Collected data
Content starts

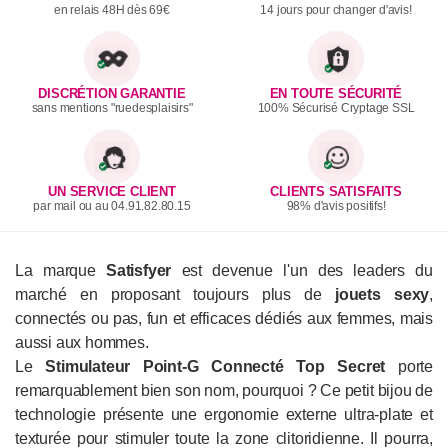
en relais 48H dès 69€
14 jours pour changer d'avis!
DISCRÉTION GARANTIE
EN TOUTE SÉCURITÉ
sans mentions "ruedesplaisirs"
100% Sécurisé Cryptage SSL
UN SERVICE CLIENT
CLIENTS SATISFAITS
par mail ou au 04.91.82.80.15
98% d'avis positifs!
La marque
Satisfyer
est devenue l'un des leaders du
marché en proposant toujours plus de
jouets sexy
,
connectés ou pas, fun et efficaces dédiés aux femmes, mais
aussi aux hommes.
Le
Stimulateur Point-G Connecté Top Secret
porte
remarquablement bien son nom, pourquoi ? Ce petit bijou de
technologie présente une ergonomie externe ultra-plate et
texturée pour stimuler toute la zone clitoridienne. Il pourra,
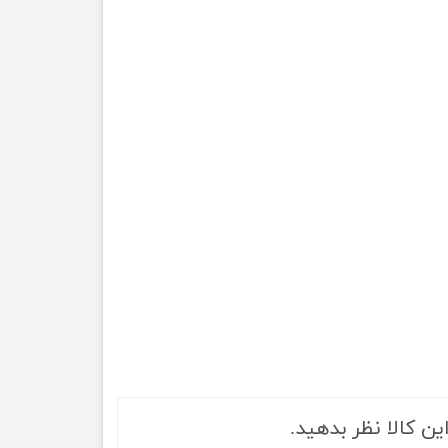
ین کالا نظر بدهید.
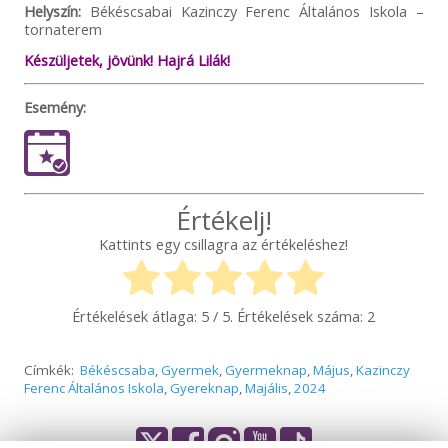
Helyszín:
Békéscsabai Kazinczy Ferenc Általános Iskola –
tornaterem
Készüljetek, jövünk! Hajrá Lilák!
Esemény:
Értékelj!
Kattints egy csillagra az értékeléshez!
Értékelések átlaga:
5
/ 5. Értékelések száma:
2
Címkék:
Békéscsaba
,
Gyermek
,
Gyermeknap
,
Május
,
Kazinczy
Ferenc Általános Iskola
,
Gyereknap
,
Majális
,
2024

Content ends

*INSTRUCTIONS FOR THE TASK*.
Copy every line of the data where "Ferenc" is found.

*RESPONSE TO THE TASK*.
Békéscsabai Kazinczy Ferenc Általános Iskola –
Ferenc Általános Iskola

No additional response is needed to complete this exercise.